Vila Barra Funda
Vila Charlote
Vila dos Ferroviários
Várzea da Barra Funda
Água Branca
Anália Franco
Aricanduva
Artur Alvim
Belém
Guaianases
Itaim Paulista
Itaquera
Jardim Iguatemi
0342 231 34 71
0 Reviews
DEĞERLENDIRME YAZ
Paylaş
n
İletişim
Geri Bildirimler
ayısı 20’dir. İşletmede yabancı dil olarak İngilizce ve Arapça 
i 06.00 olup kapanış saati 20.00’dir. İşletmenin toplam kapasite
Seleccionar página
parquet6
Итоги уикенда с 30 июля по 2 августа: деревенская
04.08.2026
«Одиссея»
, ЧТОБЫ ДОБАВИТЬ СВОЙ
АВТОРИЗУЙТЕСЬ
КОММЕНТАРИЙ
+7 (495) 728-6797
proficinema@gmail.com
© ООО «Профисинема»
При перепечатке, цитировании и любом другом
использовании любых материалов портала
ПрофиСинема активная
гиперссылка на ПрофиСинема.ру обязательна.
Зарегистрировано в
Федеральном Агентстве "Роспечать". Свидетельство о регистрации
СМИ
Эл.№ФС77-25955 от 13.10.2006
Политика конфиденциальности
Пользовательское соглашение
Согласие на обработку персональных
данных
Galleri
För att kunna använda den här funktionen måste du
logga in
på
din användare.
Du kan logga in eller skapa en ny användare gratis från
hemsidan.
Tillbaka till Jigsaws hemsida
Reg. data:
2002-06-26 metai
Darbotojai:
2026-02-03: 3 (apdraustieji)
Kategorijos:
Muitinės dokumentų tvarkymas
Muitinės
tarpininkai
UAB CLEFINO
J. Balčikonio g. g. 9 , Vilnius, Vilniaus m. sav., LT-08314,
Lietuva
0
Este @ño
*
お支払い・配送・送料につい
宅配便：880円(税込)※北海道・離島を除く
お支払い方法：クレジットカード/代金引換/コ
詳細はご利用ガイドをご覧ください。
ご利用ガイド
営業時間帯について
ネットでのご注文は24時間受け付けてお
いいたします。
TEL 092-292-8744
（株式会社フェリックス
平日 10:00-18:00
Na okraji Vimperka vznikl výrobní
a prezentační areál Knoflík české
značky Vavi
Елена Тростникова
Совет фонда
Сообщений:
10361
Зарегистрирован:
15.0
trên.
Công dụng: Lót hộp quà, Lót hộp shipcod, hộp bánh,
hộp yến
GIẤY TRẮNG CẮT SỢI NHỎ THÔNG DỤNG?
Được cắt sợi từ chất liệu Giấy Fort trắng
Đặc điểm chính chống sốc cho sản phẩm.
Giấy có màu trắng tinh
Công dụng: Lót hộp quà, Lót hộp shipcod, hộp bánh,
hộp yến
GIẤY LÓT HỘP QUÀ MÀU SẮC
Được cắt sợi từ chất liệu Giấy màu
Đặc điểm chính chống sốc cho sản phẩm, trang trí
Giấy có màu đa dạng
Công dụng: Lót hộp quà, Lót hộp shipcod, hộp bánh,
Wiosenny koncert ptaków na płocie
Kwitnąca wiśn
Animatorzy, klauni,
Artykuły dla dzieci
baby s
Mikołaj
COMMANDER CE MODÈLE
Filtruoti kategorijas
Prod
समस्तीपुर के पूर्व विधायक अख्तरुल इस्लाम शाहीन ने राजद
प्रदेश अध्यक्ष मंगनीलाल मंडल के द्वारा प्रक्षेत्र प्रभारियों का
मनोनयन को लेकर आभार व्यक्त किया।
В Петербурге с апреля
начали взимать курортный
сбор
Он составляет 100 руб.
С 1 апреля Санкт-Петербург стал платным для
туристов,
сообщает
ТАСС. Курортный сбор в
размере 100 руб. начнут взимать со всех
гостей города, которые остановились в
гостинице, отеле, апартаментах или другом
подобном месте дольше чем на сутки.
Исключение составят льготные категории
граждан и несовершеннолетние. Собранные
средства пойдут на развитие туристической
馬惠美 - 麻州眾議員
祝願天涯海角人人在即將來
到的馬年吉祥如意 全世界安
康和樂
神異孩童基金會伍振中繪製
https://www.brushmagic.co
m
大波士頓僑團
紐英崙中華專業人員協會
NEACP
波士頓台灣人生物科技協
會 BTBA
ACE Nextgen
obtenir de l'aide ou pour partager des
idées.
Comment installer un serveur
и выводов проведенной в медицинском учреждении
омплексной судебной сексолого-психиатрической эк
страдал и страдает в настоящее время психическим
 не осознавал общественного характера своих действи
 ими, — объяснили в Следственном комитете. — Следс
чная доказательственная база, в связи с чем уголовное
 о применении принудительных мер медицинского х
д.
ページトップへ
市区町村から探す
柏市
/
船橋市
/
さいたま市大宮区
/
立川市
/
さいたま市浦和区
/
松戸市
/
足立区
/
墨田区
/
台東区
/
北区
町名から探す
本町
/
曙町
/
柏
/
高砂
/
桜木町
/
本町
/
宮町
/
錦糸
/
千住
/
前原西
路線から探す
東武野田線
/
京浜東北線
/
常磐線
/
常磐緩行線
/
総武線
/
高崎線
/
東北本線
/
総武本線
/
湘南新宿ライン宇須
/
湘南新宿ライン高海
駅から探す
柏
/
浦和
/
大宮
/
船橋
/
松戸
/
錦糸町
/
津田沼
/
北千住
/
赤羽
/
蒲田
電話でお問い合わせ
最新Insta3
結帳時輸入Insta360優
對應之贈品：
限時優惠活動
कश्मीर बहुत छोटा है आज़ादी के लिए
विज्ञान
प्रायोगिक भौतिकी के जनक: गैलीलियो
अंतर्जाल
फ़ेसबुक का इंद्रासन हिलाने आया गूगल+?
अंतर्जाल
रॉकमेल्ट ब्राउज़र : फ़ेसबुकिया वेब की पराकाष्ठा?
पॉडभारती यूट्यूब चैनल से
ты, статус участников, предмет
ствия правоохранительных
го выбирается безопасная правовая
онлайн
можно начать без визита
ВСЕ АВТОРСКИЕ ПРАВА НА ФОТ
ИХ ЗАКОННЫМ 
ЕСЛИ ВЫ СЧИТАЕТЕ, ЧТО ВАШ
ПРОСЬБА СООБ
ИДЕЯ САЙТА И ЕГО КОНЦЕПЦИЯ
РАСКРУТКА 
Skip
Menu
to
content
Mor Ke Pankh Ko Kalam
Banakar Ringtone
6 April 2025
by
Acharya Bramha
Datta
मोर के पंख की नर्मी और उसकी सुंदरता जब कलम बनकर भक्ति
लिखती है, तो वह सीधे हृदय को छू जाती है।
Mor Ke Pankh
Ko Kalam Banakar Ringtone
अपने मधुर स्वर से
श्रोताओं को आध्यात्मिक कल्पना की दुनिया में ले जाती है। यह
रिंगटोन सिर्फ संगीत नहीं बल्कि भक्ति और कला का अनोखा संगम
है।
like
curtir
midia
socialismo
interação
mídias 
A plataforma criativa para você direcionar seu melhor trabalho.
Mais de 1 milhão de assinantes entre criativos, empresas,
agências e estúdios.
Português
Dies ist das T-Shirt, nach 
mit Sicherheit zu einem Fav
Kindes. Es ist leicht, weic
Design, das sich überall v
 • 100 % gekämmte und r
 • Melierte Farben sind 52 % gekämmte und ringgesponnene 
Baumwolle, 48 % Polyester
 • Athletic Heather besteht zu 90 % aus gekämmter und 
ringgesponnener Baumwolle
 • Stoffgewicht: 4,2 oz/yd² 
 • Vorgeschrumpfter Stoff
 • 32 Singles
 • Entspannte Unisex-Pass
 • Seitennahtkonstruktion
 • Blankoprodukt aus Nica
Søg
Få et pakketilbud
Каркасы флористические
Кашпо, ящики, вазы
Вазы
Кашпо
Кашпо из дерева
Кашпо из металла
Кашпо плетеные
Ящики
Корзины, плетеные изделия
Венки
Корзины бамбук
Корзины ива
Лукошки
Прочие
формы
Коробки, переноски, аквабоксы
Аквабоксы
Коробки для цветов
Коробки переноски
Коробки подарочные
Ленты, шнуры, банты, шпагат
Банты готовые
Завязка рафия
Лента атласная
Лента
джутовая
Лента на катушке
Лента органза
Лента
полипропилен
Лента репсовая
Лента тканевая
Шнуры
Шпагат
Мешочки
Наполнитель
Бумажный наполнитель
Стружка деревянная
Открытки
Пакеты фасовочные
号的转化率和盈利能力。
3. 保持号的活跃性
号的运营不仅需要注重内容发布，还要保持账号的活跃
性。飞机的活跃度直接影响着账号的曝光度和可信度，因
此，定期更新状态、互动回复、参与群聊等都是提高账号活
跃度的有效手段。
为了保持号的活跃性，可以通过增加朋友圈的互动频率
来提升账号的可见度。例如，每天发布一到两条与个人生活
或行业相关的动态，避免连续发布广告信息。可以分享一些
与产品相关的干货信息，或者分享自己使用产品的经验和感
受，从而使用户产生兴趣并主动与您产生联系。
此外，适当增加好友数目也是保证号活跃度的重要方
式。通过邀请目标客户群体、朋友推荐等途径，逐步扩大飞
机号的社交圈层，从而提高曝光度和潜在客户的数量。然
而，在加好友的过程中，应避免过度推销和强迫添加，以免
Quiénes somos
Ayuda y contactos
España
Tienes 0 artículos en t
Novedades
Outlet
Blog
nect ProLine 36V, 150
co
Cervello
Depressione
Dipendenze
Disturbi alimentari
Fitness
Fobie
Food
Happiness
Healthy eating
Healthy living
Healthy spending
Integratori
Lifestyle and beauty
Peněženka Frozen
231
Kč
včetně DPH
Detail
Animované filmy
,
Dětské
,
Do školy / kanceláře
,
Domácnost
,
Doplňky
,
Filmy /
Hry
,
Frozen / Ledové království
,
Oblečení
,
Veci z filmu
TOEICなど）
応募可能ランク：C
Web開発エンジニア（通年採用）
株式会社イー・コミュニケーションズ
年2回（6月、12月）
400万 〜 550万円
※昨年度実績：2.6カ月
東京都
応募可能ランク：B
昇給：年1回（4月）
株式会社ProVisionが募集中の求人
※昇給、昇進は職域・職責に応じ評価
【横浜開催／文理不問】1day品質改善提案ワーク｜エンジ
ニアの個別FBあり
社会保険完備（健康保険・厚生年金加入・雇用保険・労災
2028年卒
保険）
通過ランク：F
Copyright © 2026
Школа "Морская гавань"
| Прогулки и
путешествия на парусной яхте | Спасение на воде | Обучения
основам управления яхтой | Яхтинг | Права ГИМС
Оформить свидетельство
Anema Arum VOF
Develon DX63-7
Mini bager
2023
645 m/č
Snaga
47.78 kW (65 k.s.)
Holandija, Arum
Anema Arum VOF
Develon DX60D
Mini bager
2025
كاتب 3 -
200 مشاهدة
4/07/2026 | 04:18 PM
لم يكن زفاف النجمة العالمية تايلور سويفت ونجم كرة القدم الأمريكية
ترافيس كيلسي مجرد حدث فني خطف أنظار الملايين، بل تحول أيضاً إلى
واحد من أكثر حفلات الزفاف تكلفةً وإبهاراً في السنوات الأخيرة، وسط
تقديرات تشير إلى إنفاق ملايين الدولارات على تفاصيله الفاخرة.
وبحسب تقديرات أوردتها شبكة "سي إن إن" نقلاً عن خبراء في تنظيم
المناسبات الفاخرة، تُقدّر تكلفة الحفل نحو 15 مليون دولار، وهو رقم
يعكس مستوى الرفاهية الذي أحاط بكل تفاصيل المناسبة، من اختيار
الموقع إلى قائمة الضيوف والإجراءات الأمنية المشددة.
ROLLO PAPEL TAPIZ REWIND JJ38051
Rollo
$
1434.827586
++++++
:: ABOUT THIS TASK ::
Rewrite everything from the start of the records down to and including the line that contains "Giấy có màu trắng tinh", with "Vila" changed to "Villa" and nothing else altered.

:: EXERCISE SOLUTION ::
Villa Barra Funda
Villa Charlote
Villa dos Ferroviários
Várzea da Barra Funda
Água Branca
Anália Franco
Aricanduva
Artur Alvim
Belém
Guaianases
Itaim Paulista
Itaquera
Jardim Iguatemi
0342 231 34 71
0 Reviews
DEĞERLENDIRME YAZ
Paylaş
n
İletişim
Geri Bildirimler
ayısı 20’dir. İşletmede yabancı dil olarak İngilizce ve Arapça 
i 06.00 olup kapanış saati 20.00’dir. İşletmenin toplam kapasite
Seleccionar página
parquet6
Итоги уикенда с 30 июля по 2 августа: деревенская
04.08.2026
«Одиссея»
, ЧТОБЫ ДОБАВИТЬ СВОЙ
АВТОРИЗУЙТЕСЬ
КОММЕНТАРИЙ
+7 (495) 728-6797
proficinema@gmail.com
© ООО «Профисинема»
При перепечатке, цитировании и любом другом
использовании любых материалов портала
ПрофиСинема активная
гиперссылка на ПрофиСинема.ру обязательна.
Зарегистрировано в
Федеральном Агентстве "Роспечать". Свидетельство о регистрации
СМИ
Эл.№ФС77-25955 от 13.10.2006
Политика конфиденциальности
Пользовательское соглашение
Согласие на обработку персональных
данных
Galleri
För att kunna använda den här funktionen måste du
logga in
på
din användare.
Du kan logga in eller skapa en ny användare gratis från
hemsidan.
Tillbaka till Jigsaws hemsida
Reg. data:
2002-06-26 metai
Darbotojai:
2026-02-03: 3 (apdraustieji)
Kategorijos:
Muitinės dokumentų tvarkymas
Muitinės
tarpininkai
UAB CLEFINO
J. Balčikonio g. g. 9 , Vilnius, Vilniaus m. sav., LT-08314,
Lietuva
0
Este @ño
*
お支払い・配送・送料につい
宅配便：880円(税込)※北海道・離島を除く
お支払い方法：クレジットカード/代金引換/コ
詳細はご利用ガイドをご覧ください。
ご利用ガイド
営業時間帯について
ネットでのご注文は24時間受け付けてお
いいたします。
TEL 092-292-8744
（株式会社フェリックス
平日 10:00-18:00
Na okraji Vimperka vznikl výrobní
a prezentační areál Knoflík české
značky Vavi
Елена Тростникова
Совет фонда
Сообщений:
10361
Зарегистрирован:
15.0
trên.
Công dụng: Lót hộp quà, Lót hộp shipcod, hộp bánh,
hộp yến
GIẤY TRẮNG CẮT SỢI NHỎ THÔNG DỤNG?
Được cắt sợi từ chất liệu Giấy Fort trắng
Đặc điểm chính chống sốc cho sản phẩm.
Giấy có màu trắng tinh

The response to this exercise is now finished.